We’ve caught up with French cellist Valérie Aimard before, first to talk about her Cello Kids program and then about her work as a …… Mime. In her other life, she’s a professor of cello at the Conservatoire Maurice Ravel in Paris and teaches chamber music at the Conservatoire national Supérieur de Musique et de Danse de Paris (CNSM).
Her latest project, unveiled in December 2020 on YouTube, is called Only Cello and that’s exactly what it is – works for solo cello from the entire range of the cello repertoire, from the Baroque to yesterday.
Although this seems like a perfect COVID-19 project, she came up with the idea for Only Cello long before COVID-19 was a reality. Following an intense engagement with the Bach cello suites in 2017, which culminated in a performance of all the suites in a single day, she looked the repertoire she’d played for the last 30 years. Many pieces she’d known for a long time, particularly for the 20th century, where there had been a resurgence of cello writing. She conceived of her ‘Anthology’ of solo cello pieces as a kind of history of solo cello works in the summer of 2018 and started assembling the repertoire. She sought to find works that were related and then elaborated on her choices. She started practicing and then playing the works in public. Once COVID-19 hit, it became a perfect time for realizing the project.

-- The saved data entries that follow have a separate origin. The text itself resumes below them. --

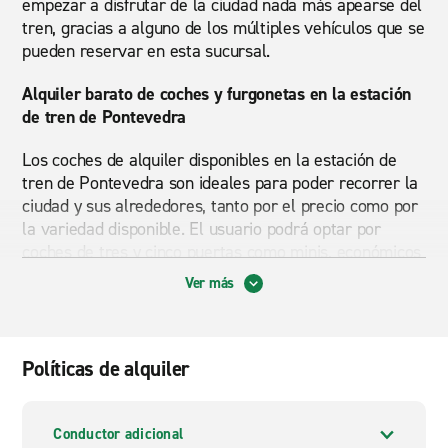
empezar a disfrutar de la ciudad nada más apearse del
tren, gracias a alguno de los múltiples vehículos que se
pueden reservar en esta sucursal.
Alquiler barato de coches y furgonetas en la estación
de tren de Pontevedra
Los coches de alquiler disponibles en la estación de
tren de Pontevedra son ideales para poder recorrer la
ciudad y sus alrededores, tanto por el precio como por
la variedad disponible. El usuario podrá optar por
coches de tres y cinco puertas como minis, económicos
y familiares, o vehículos de mayor tamaño, como
Ver más
monovolúmenes y furgonetas. Enterprise también
ofrece descuentos para todas las reservas online.
Estación de tren de Pontevedra: Alquiler de furgonetas
Políticas de alquiler
En furgonetas, Enterprise pone a disposición de los
usuarios una completa flota para todo tipo de portes:
Conductor adicional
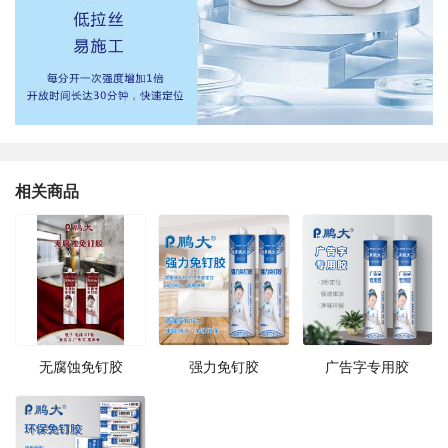
相关商品
无腐蚀免钉胶
强力免钉胶
广告字专用胶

The channel is divided into different sections: ‘The Baroque Cello,’ ‘1915-1980,’ ‘1980-2020,’ and ‘The Composer Cellists.’ Historically, the cello repertoire had its start in the 1680s in Bologna with Pietro degli Antonii and Domenico Gabrielli, and one of the high points of the Baroque cello is Bach’s six Cello Suites. After that, the solo cello repertoire languished for a long time. In the mid-20th century, however, the rise of performers such as Mstislav Rostropovitch and Gregor Piatigorsky brought attention back to the instrument. Next, cellists such as Siegfried Palm and Boris Pergamenshikov extended the modern repertoire with their work with composers such as Ligeti, Penderecki, and others.
On her Only Cello channel, Valérie Aimard will present an enormous range of music. If issued on CD, this would be a 5-CD set of more than 5 hours of music. That’s a daunting sell in any market. As a YouTube channel, however, Only Cello puts the listener in a unique position – you don’t just listen; you face the performer as the performer faces the music. It’s like having your own private concert by a great performer in a private salon.
On screen, she makes it look effortless. Even the most extreme of techniques come off easily and she said this was the result of a lot of practice (3 to 4 hours every morning), then making the recordings and editing them to her satisfaction. She said that making a video recording was much more demanding than just sitting down before a microphone. Every aspect had to be considered, from the video setup to the lighting and even to the clothes she would wear. She had to take care that the work began well and that when things became difficult, she didn’t get angry on screen. She said it’s rather like an iceberg, the 5 minutes of visible playing have enormous investments of time supporting them.
In addition to her performance, Valérie Aimard has added her notes on the music. This isn’t the usual platitudes copied from the usual sources, but her own performance notes. For a composer that she’s worked with, such as György Kurtag, she gives you her rehearsal notes from him – not only about the pitches but also about the silences between them.
The intensely committed cellist comes out in her recording of a work by Kryzsztof Penderecki (1933-2020) created for the cellist Mstislav Rostropovitch, Per Slava.
To see her at her most playful, see Prokofiev’s Marche pour enfants, which was transcribed by Piatigorsky for cello.
Currently the channel has nearly 30 tracks and Valérie Aimard is planning on finishing the project with 60-some works. When we asked if her Mime work would enter into any of Only Cello, she said she had some plans….. So, keep an ear (and an eye) on Only Cello, a unique resource for a repertoire that needs to be far better known.